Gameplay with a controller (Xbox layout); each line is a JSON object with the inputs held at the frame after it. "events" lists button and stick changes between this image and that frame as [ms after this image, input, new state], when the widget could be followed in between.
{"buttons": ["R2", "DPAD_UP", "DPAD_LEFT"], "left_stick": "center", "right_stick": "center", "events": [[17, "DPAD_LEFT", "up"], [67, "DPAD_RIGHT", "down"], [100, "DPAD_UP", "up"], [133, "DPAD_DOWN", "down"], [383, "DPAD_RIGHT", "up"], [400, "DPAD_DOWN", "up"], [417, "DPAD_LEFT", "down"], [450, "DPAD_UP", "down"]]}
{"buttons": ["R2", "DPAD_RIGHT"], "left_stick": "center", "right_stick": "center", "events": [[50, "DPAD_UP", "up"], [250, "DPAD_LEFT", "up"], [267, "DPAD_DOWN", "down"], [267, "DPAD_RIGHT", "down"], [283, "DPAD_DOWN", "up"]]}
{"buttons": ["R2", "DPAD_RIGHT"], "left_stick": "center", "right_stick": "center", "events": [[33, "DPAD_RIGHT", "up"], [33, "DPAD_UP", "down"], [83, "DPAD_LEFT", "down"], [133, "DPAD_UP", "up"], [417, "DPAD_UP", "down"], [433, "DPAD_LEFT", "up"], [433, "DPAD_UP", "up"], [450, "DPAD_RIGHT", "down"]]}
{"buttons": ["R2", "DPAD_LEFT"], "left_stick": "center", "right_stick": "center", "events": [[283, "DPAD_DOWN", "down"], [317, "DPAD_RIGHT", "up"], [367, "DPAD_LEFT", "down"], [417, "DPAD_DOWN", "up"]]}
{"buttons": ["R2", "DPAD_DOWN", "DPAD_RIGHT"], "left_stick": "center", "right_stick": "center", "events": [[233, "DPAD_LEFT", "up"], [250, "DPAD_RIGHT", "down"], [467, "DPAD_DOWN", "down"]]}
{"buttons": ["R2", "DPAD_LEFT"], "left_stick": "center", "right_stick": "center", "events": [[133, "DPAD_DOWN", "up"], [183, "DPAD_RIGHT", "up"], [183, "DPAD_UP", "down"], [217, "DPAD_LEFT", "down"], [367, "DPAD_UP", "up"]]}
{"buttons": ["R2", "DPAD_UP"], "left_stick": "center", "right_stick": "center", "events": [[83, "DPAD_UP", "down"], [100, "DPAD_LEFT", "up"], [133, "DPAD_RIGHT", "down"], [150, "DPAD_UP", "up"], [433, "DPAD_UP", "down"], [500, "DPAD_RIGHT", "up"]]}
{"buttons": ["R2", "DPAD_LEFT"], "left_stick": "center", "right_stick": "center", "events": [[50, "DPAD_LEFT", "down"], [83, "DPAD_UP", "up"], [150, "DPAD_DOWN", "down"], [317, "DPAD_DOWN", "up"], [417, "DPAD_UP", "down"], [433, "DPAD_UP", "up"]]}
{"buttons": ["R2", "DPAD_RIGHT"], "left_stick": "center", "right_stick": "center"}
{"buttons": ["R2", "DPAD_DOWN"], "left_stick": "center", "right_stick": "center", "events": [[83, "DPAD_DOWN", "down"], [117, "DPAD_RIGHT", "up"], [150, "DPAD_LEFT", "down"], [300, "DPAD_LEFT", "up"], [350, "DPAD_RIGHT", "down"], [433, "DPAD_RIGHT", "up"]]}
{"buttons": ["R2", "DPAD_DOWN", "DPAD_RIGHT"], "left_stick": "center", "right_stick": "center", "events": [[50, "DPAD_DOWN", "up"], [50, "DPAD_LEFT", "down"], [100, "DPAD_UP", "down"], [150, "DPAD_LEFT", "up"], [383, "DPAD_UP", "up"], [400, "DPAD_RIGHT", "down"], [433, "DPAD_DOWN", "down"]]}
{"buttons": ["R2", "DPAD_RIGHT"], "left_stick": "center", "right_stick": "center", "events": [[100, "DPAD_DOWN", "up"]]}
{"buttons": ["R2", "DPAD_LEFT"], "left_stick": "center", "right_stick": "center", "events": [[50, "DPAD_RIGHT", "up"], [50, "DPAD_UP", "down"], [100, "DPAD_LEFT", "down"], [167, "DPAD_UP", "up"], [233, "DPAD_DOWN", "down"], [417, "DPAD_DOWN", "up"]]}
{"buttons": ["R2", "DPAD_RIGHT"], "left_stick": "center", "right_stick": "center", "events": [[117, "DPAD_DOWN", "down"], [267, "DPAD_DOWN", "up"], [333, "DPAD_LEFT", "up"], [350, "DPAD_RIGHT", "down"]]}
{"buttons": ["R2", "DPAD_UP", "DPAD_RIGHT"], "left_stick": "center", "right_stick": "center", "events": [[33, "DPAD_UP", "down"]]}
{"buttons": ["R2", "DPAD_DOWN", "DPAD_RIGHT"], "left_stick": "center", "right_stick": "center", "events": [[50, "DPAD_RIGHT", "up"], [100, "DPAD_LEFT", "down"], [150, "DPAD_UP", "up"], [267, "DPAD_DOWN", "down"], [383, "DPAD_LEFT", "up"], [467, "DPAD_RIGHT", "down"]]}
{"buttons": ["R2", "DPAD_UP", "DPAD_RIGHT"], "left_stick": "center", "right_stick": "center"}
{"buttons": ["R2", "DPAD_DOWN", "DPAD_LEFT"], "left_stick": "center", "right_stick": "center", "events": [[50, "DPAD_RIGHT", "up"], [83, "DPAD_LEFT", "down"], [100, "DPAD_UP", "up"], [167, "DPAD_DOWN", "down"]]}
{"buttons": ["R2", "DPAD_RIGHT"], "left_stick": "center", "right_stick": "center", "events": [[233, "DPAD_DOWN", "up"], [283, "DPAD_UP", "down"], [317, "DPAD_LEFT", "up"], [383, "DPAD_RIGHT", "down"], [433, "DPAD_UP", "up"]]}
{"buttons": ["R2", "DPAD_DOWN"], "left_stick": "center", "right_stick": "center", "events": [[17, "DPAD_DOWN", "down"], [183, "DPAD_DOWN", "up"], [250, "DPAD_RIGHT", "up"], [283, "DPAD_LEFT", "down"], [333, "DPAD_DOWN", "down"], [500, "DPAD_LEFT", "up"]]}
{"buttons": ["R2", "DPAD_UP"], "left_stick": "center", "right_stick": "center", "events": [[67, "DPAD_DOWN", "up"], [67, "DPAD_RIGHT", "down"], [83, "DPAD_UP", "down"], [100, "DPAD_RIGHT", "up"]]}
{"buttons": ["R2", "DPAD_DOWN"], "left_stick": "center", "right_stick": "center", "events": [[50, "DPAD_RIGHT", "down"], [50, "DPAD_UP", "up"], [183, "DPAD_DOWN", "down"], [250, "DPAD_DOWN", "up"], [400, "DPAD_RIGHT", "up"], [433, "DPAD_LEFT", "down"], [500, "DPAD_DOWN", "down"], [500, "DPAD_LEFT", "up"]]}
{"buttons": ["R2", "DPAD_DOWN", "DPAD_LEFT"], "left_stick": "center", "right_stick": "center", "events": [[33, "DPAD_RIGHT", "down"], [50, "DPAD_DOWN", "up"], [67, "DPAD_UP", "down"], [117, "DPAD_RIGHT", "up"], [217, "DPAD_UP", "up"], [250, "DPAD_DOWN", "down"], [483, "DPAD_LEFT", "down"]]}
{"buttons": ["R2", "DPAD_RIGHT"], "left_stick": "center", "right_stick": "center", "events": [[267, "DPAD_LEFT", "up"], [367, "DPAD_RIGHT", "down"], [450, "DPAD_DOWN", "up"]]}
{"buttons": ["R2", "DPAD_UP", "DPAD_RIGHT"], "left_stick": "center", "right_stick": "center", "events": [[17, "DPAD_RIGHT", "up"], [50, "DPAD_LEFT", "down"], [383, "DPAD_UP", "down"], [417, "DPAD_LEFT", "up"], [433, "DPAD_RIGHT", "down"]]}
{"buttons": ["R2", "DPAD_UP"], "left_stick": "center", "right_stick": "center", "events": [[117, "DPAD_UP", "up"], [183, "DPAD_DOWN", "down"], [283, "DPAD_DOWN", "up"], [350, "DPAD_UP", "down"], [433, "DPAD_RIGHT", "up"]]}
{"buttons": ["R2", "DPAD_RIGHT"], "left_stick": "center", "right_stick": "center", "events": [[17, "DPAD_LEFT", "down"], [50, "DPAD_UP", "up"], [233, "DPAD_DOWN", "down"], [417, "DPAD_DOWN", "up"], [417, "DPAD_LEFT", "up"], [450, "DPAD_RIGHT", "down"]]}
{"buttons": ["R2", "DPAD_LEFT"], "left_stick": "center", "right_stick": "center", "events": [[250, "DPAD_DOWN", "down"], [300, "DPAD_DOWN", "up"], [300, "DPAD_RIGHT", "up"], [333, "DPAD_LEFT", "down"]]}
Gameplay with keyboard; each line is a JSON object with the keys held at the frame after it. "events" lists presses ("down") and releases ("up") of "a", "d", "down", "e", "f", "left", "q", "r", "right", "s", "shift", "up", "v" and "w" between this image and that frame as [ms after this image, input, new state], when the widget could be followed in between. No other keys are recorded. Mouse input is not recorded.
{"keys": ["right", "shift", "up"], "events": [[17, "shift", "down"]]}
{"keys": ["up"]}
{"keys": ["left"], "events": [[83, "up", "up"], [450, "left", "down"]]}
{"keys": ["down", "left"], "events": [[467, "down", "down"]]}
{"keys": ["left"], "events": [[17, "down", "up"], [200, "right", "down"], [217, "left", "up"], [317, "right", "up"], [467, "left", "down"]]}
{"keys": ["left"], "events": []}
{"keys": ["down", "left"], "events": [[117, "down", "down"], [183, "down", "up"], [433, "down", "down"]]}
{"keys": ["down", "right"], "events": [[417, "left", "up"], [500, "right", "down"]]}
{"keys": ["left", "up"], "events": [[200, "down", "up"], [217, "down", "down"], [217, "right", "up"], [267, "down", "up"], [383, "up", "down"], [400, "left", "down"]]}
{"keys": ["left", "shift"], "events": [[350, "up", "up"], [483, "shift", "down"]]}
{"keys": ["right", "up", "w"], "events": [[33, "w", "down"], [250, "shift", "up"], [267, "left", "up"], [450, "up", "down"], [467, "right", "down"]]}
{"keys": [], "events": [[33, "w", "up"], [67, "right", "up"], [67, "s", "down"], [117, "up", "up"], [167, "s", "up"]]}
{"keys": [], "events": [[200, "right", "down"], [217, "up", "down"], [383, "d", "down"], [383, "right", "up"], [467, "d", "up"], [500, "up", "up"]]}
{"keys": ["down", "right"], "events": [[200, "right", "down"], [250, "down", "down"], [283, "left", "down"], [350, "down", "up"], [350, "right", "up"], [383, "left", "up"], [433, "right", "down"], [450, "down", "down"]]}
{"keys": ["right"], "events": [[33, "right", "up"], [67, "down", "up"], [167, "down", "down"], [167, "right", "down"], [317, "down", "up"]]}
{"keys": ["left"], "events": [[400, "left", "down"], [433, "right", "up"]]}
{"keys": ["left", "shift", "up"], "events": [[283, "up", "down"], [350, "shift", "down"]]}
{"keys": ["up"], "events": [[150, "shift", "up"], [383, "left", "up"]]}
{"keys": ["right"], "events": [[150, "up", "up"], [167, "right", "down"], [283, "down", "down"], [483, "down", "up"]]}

┄┄┄┄┄┄

=== The problem ===
Every line that contains the string "image" should be copied from the entries.

=== Result ===
Gameplay with a controller (Xbox layout); each line is a JSON object with the inputs held at the frame after it. "events" lists button and stick changes between this image and that frame as [ms after this image, input, new state], when the widget could be followed in between.
Gameplay with keyboard; each line is a JSON object with the keys held at the frame after it. "events" lists presses ("down") and releases ("up") of "a", "d", "down", "e", "f", "left", "q", "r", "right", "s", "shift", "up", "v" and "w" between this image and that frame as [ms after this image, input, new state], when the widget could be followed in between. No other keys are recorded. Mouse input is not recorded.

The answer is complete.